Background: Important components of fellowship training include learning teaching skills and career development. Pulmonary and critical care medicine (PCCM) fellows' opinions of the importance of developing teaching skills and interest in careers in medical education have not been previously described, and there are no tools to assess interest in acquiring teaching skills.
Objective: We describe the development and initial psychometric validation of a survey tool to assess trainees' attitudes toward and interest in acquiring teaching skills.
Methods: A survey tool to assess attitudes toward teaching and medical education skills was designed and psychometrically characterized. We then anonymously surveyed fellows in 1 PCCM program to assess their perceptions of and attitudes regarding acquiring teaching skills.
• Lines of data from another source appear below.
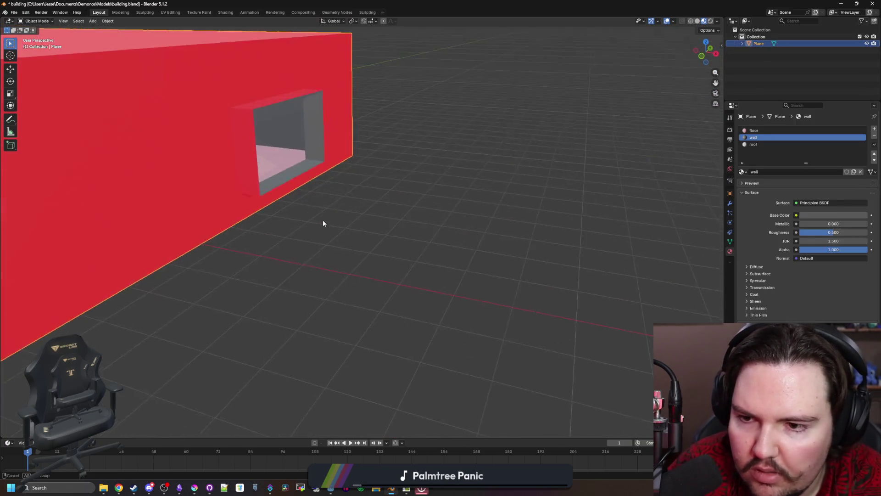
scroll(324, 220, "up", 3)
scroll(281, 282, "up", 3)
scroll(277, 273, "up", 2)
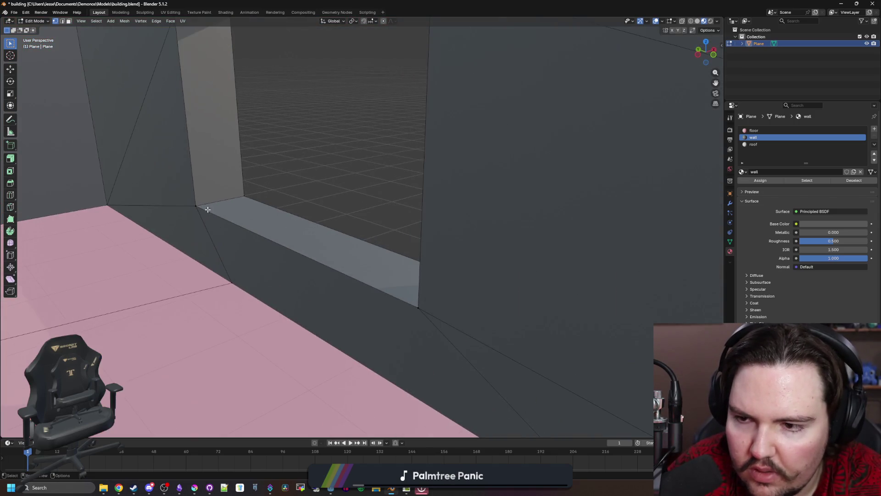
left_click(210, 209)
scroll(230, 230, "up", 2)
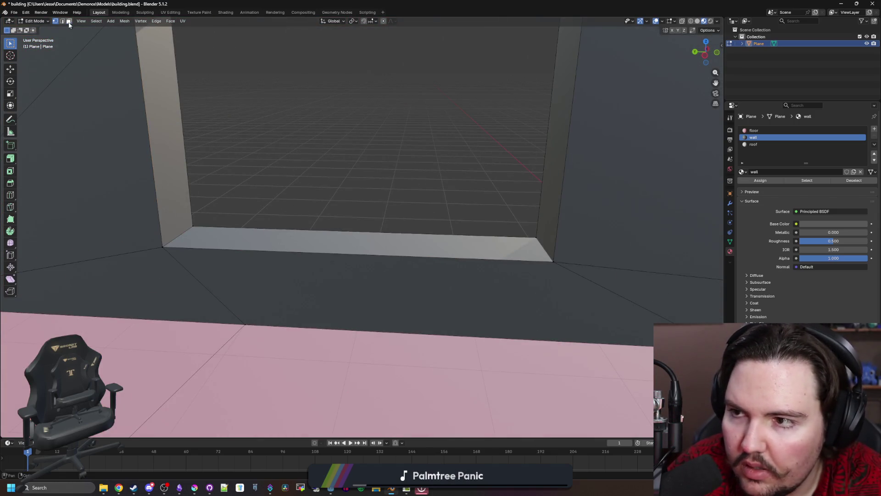
left_click(245, 244)
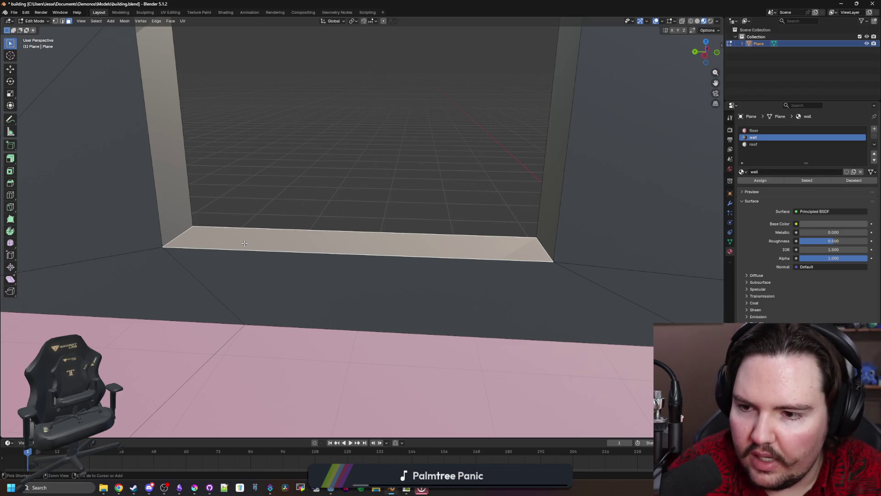
key("e")
Step: Extrude the opening's floor face upward and separate it into a new object, Plane.001
key("Escape")
key("e")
Results: The survey tool demonstrated acceptable psychometric properties. The survey showed that most fellows felt that acquiring teaching skills was "very important," and nearly half reported being "interested" or "very interested" in pursuing careers as medical educators. However, fellows disagreed with the feedback they received from attending physicians with regard to their teaching abilities (10% disagreed with feedback at the beginning of the year, 36% disagreed at the end of the year; P = .03).
Conclusions: Our survey demonstrates acceptable psychometric properties and performance characteristics in a single-site study of PCCM fellows during 1 academic year. Fellows are interested in improving their teaching skills but do not know how to become better teachers. Added research in multiple settings should explore the generalizability of our findings.